De verdachte bevindt zich thans in een geschorst bevel tot voorlopige hechtenis op de verdenking van het medeplegen van het produceren van synthetische drugs en het medeplegen van voorbereidingshandelingen daartoe. Van het medeplegen van productie wordt verdachte vrijgesproken, voor het medeplegen van voorbereidingshandelingen zal verdachte een gevangenisstraf worden opgelegd die de duur van het voorarrest zal overtreffen. De rechtbank heeft zich de vraag gesteld wat deze strafoplegging voor het geschorste bevel tot voorlopige hechtenis dient te betekenen. Verdachte heeft immers in beginsel het recht zijn verdere berechting, bijvoorbeeld in het geval van een hoger beroep, in vrijheid af te wachten.
Verdachte wordt veroordeeld voor voorbereidingshandelingen gericht op de productie van synthetische verdovende middelen. De productie van en of de handel in synthetische verdovende middelen is een groot maatschappelijk probleem omdat deze strafbare feiten vaak gepaard gaan met andere vormen van soms de samenleving ondermijnende criminaliteit waartegen de overheid optreedt met inzet van veel middelen en personeel. Het zou voor de samenleving niet te begrijpen zijn wanneer een verdachte, waarvan bewezen is geacht dat hij zich schuldig heeft gemaakt aan voorbereidingshandelingen met betrekking tot de productie van synthetische verdovende middelen, zijn verdere berechting in vrijheid zou mogen afwachten, tenzij er sprake is van bijzondere zwaarwichtige, de persoon van de verdachte betreffende omstandigheden op grond waarvan het belang dat de samenleving heeft bij voortzetting van de voorlopige hechtenis, moet wijken voor het persoonlijk belang van de verdachte. Dergelijke omstandigheden zijn weliswaar aangevoerd en ook gebleken, doch uiteindelijk onvoldoende klemmend bevonden om het bevel tot voorlopige hechtenis niet te doen herleven.

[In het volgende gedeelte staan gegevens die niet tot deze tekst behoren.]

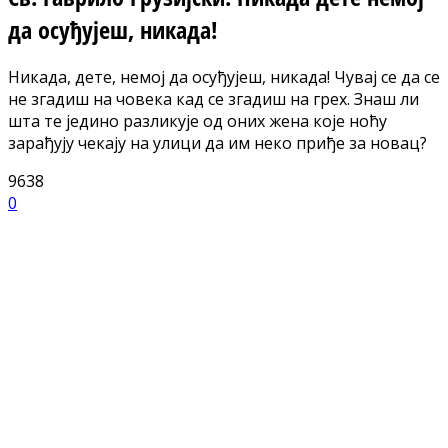
да осуђујеш, никада!
Никада, дете, немој да осуђујеш, никада! Чувај се да се
не згадиш на човека кад се згадиш на грех. Знаш ли
шта те једино разликује од оних жена које ноћу
зарађују чекају на улици да им неко приђе за новац?
9638
0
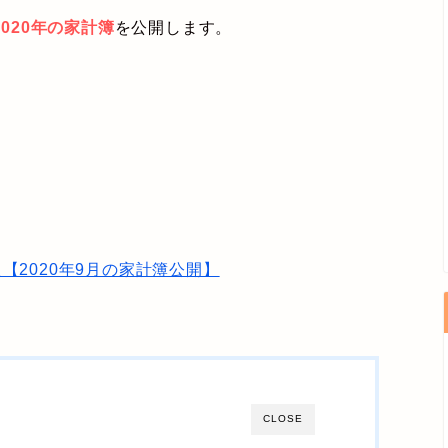
020年の家計簿
を公開します。
【2020年9月の家計簿公開】
CLOSE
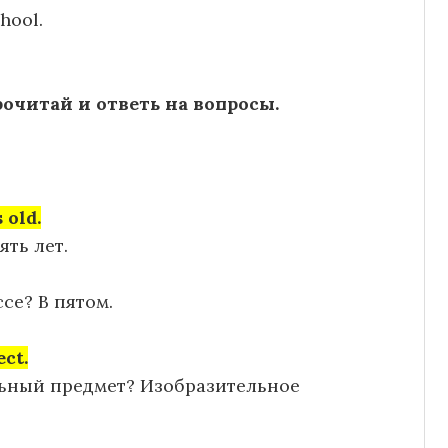
chool.
Прочитай и ответь на вопросы.
 old.
ять лет.
се? В пятом.
ect.
ьный предмет? Изобразительное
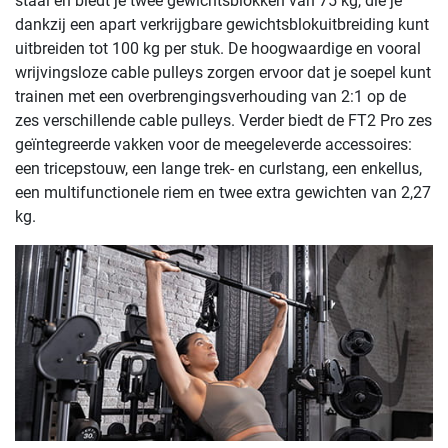
staal en biedt je twee gewichtsblokken van 75 kg, die je
dankzij een apart verkrijgbare gewichtsblokuitbreiding kunt
uitbreiden tot 100 kg per stuk. De hoogwaardige en vooral
wrijvingsloze cable pulleys zorgen ervoor dat je soepel kunt
trainen met een overbrengingsverhouding van 2:1 op de
zes verschillende cable pulleys. Verder biedt de FT2 Pro zes
geïntegreerde vakken voor de meegeleverde accessoires:
een tricepstouw, een lange trek- en curlstang, een enkellus,
een multifunctionele riem en twee extra gewichten van 2,27
kg.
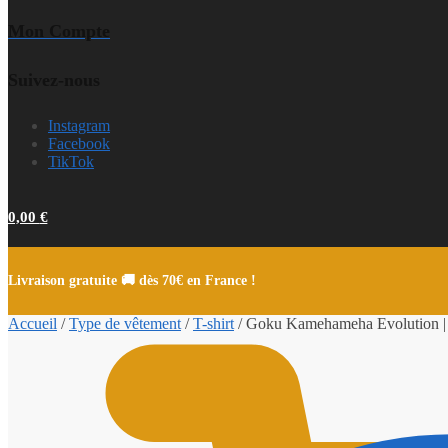
Mon Compte
Suivez-nous
Instagram
Facebook
TikTok
0,00
€
Livraison gratuite 🚚 dès 70€ en France !
Accueil
/
Type de vêtement
/
T-shirt
/
Goku Kamehameha Evolution | D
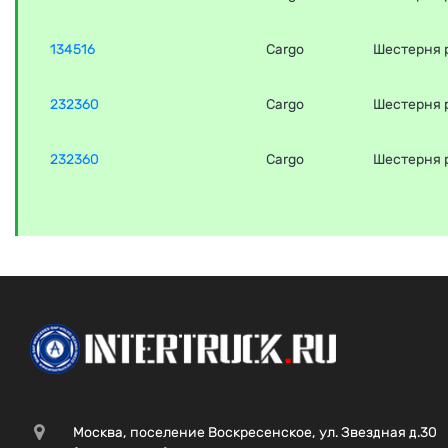
134516
Cargo
Шестерня 
232360
Cargo
Шестерня 
232360
Cargo
Шестерня 
Москва, поселение Воскресенское, ул. Звездная д.30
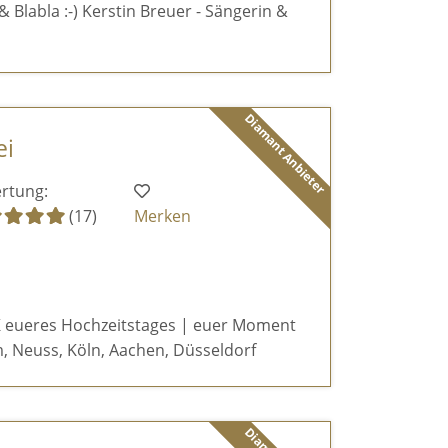
& Blabla :-) Kerstin Breuer - Sängerin &
Diamant Anbieter
ei
rtung:
(17)
Merken
 eueres Hochzeitstages | euer Moment
, Neuss, Köln, Aachen, Düsseldorf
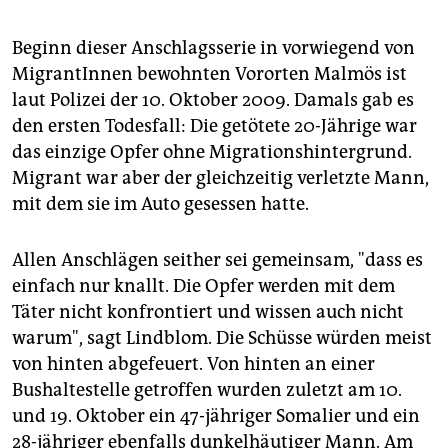
Beginn dieser Anschlagsserie in vorwiegend von
MigrantInnen bewohnten Vororten Malmös ist
laut Polizei der 10. Oktober 2009. Damals gab es
den ersten Todesfall: Die getötete 20-Jährige war
das einzige Opfer ohne Migrationshintergrund.
Migrant war aber der gleichzeitig verletzte Mann,
mit dem sie im Auto gesessen hatte.
Allen Anschlägen seither sei gemeinsam, "dass es
einfach nur knallt. Die Opfer werden mit dem
Täter nicht konfrontiert und wissen auch nicht
warum", sagt Lindblom. Die Schüsse würden meist
von hinten abgefeuert. Von hinten an einer
Bushaltestelle getroffen wurden zuletzt am 10.
und 19. Oktober ein 47-jähriger Somalier und ein
28-jähriger ebenfalls dunkelhäutiger Mann. Am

De rechtbank zal daarom de schorsing van de voorlopige hechtenis met onmiddellijke ingang opheffen.
Toepasselijke wetsartikelen.
De beslissing is gegrond op de artikelen:
Wetboek van Strafrecht art. 47, 57;
Opiumwet art. 10a.
DE UITSPRAAK
verklaart niet bewezen, dat verdachte het onder feit 1 ten laste gelegde heeft begaan en spreekt hem daarvan vrij;
verklaart het ten laste gelegde onder feit 2 bewezen zoals hiervoor is omschreven;
verklaart niet bewezen hetgeen verdachte meer of anders is ten laste gelegd dan hiervoor bewezen is verklaard en spreekt hem daarvan vrij.
het bewezen verklaarde levert op de misdrijven:
t.a.v. feit 2:
medeplegen van:
om een feit, bedoeld in het vierde lid van artikel 10 van de Opiumwet, voor te bereiden of te bevorderen, voorwerpen en stoffen voorhanden hebben, waarvan hij weet of ernstige reden heeft om te vermoeden dat zij bestemd zijn tot het plegen van dat feit, meermalen gepleegdverklaart verdachte hiervoor strafbaar;
legt op de volgende straf:
t.a.v. feit 2:
Gevangenisstrafvoor de duur van
36 maandenmet aftrek overeenkomstig artikel 27 Wetboek van Strafrecht.
Gelast de teruggave inbeslaggenomen goederen, te weten de [automerk 1] Benz [type] , met [kenteken 3] aan de rechthebbende.